## [Data for this task]

* * *

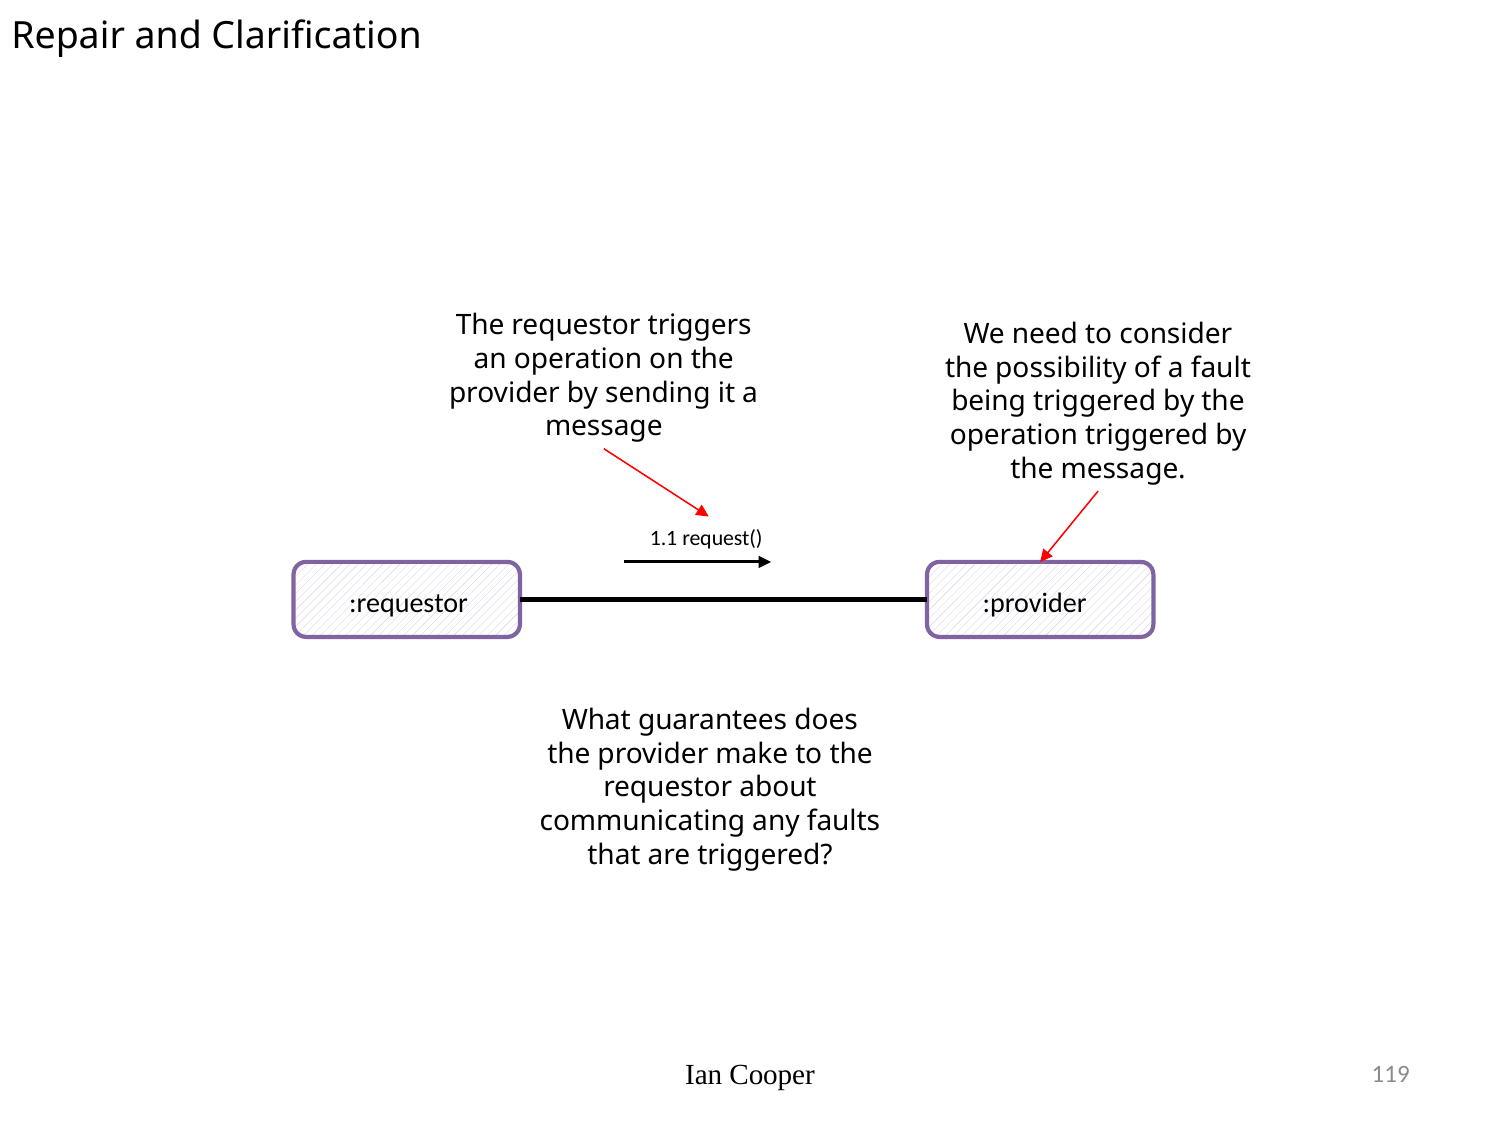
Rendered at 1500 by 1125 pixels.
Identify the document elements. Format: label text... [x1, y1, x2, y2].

text_box The requestor triggers an operation on the provider by sending it a message [432, 299, 775, 449]
text_box What guarantees does the provider make to the requestor about communicating any faults that are triggered? [523, 694, 897, 878]
text_box [924, 559, 1156, 640]
text_box [291, 559, 523, 640]
footer Ian Cooper [512, 1042, 988, 1103]
text_box 1.1 request() [635, 516, 783, 558]
text_box We need to consider the possibility of a fault being triggered by the operation triggered by the message. [926, 307, 1270, 492]
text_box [1039, 493, 1099, 563]
text_box Repair and Clarification [0, 0, 1500, 68]
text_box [603, 450, 709, 517]
text_box :requestor [334, 576, 492, 626]
text_box :provider [967, 576, 1113, 626]
slide_number 119 [1074, 1042, 1425, 1103]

* * *

## [Work item]
Repeat each entry above word for word, leaving every picture out.

## [Response area]
Rendered at 1500 by 1125 pixels.
Identify the document elements. Format: label text... [x1, y1, x2, y2].

text_box The requestor triggers an operation on the provider by sending it a message [432, 299, 775, 449]
text_box What guarantees does the provider make to the requestor about communicating any faults that are triggered? [523, 694, 897, 878]
text_box [924, 559, 1156, 640]
text_box [291, 559, 523, 640]
footer Ian Cooper [512, 1042, 988, 1103]
text_box 1.1 request() [635, 516, 783, 558]
text_box We need to consider the possibility of a fault being triggered by the operation triggered by the message. [926, 307, 1270, 492]
text_box [1039, 493, 1099, 563]
text_box Repair and Clarification [0, 0, 1500, 68]
text_box [603, 450, 709, 517]
text_box :requestor [334, 576, 492, 626]
text_box :provider [967, 576, 1113, 626]
slide_number 119 [1074, 1042, 1425, 1103]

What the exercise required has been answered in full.